Pyramide rhomboïdale Snéfrou

Sa forme particulière en fait une tentative de pyramide à faces lisses. (environ -2670 à -2450 av. J.-C.) Cette pyramide fut construite pour le pharaon Snéfrou, elle est la mieux conservée de toute l’Égypte.

La pyramide rhomboïdale fut construite pour le pharaon Snéfrou à Dahchour en Égypte. Sa forme particulière en fait une tentative avortée de pyramide à faces lisses, dernier stade de l'évolution des pyramides.

Elle possède de nombreuses particularités et ressemble par bien des points à la pyramide érigée par le fils de Snéfrou, Khéops.

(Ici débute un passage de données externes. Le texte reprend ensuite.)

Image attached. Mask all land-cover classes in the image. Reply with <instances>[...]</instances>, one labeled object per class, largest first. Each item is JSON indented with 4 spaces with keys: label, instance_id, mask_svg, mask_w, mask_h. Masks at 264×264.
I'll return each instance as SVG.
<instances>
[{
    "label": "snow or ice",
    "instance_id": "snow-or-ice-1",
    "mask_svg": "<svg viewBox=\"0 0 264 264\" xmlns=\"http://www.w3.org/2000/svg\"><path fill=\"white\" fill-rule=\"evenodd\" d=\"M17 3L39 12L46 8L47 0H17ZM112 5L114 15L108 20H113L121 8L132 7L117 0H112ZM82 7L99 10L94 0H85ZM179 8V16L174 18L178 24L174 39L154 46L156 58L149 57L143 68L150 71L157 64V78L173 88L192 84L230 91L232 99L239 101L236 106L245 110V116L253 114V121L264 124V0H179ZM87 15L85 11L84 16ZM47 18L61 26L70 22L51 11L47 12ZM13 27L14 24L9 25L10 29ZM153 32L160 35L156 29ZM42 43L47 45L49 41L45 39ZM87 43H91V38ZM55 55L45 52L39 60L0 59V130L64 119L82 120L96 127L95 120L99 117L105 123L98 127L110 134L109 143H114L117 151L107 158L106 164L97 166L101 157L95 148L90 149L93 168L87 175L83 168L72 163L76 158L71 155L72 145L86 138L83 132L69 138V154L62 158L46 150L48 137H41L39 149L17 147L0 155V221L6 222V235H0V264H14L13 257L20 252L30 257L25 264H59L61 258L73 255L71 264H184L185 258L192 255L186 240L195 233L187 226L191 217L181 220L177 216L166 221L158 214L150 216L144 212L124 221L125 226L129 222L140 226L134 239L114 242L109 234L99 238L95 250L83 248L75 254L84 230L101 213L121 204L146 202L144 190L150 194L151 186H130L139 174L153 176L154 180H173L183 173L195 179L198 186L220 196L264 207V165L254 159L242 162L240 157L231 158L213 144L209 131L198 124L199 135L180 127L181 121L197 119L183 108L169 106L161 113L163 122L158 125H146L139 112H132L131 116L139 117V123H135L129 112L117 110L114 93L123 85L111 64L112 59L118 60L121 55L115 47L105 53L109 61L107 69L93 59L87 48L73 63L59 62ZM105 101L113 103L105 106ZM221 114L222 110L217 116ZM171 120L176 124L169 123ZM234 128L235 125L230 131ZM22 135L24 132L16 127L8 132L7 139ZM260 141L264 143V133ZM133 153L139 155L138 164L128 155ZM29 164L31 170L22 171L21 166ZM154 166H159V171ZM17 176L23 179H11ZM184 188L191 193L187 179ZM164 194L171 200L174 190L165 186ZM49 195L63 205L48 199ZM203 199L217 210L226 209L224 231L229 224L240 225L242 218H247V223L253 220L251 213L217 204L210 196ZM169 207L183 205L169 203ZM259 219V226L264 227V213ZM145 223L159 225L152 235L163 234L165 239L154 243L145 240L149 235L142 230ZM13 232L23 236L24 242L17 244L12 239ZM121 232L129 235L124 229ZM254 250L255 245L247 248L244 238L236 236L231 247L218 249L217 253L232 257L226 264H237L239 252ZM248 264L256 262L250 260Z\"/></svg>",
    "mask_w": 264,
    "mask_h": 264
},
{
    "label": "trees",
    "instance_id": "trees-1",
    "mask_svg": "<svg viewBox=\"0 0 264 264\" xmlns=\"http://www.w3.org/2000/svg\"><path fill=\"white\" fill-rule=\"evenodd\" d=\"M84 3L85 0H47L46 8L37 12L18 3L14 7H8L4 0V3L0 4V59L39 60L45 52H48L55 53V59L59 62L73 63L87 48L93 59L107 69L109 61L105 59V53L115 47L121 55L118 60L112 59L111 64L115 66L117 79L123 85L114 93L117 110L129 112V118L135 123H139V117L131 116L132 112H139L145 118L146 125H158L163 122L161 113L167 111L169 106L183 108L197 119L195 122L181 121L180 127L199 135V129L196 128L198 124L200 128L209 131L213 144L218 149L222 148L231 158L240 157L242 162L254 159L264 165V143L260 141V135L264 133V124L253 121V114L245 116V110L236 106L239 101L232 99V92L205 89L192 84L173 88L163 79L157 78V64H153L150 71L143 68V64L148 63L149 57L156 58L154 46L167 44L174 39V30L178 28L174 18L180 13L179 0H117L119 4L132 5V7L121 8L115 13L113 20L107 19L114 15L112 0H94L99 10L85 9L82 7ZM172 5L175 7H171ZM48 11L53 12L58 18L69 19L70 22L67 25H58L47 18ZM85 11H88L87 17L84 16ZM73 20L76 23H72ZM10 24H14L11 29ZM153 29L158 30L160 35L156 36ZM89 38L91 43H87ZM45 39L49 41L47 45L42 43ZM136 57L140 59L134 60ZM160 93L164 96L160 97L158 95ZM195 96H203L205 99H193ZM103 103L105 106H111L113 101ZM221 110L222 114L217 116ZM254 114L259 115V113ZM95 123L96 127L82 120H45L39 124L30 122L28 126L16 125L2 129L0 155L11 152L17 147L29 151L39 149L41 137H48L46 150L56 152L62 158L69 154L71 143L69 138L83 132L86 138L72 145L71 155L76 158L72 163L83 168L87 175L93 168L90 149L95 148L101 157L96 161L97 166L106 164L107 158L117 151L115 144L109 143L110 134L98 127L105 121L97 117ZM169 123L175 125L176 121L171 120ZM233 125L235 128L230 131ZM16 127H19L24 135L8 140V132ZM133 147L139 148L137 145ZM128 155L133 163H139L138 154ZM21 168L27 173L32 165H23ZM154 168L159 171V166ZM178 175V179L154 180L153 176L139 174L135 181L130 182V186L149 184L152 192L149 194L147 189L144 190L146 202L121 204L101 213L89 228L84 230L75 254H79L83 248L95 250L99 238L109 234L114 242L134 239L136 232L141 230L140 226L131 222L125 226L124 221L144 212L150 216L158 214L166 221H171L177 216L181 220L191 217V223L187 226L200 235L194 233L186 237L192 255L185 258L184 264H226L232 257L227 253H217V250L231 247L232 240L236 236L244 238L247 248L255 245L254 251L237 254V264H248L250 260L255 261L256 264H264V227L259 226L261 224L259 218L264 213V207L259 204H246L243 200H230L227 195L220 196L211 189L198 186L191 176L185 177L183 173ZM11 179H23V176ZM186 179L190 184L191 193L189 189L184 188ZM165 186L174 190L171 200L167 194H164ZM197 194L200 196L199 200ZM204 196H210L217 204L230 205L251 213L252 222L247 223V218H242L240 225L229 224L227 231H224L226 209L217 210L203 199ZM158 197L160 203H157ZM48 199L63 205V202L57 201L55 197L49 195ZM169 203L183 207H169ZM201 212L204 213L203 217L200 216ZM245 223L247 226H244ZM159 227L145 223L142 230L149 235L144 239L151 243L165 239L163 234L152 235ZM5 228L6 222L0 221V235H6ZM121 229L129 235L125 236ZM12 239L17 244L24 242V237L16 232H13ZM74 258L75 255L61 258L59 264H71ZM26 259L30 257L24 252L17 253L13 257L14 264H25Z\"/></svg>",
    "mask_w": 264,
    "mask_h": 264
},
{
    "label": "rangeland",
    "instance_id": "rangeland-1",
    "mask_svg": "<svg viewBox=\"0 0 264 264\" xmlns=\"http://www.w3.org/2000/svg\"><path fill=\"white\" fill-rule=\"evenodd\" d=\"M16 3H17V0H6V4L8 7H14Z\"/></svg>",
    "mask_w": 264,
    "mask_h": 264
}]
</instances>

Elle est munie de deux entrées dont l'une n'est pas située sur la face nord, fait unique dans l’Ancien Empire, et conserve encore la majeure partie de son revêtement, faisant de cette pyramide la mieux conservée de toute l’Égypte.

Le complexe pyramidal a révélé les vestiges d'un imposant temple funéraire dont la riche ornementation le distingue des autres monuments de la IVe dynastie.

Particularités du complexe funéraire

    L'aspect en doubles pentes de la pyramide ;
    Deux entrées permettant d'accéder aux appartements funéraires dont l'une n'est pas située sur la face nord mais sur la face ouest, fait unique dans l'Ancien Empire ;
    La première pyramide à utiliser un système de fermeture avec herses, système qui sera repris dans les pyramides du Moyen Empire ;
    L'utilisation et la maîtrise des voûtes en encorbellement sur quatre faces ;
    La pyramide, comme les trois autres pyramides attribuées à Snéfrou (pyramide rouge, pyramide de Meïdoum et pyramide de Seila), ne possède pas de sarcophage ;
    Le premier ensemble funéraire avec temple funéraire monumental.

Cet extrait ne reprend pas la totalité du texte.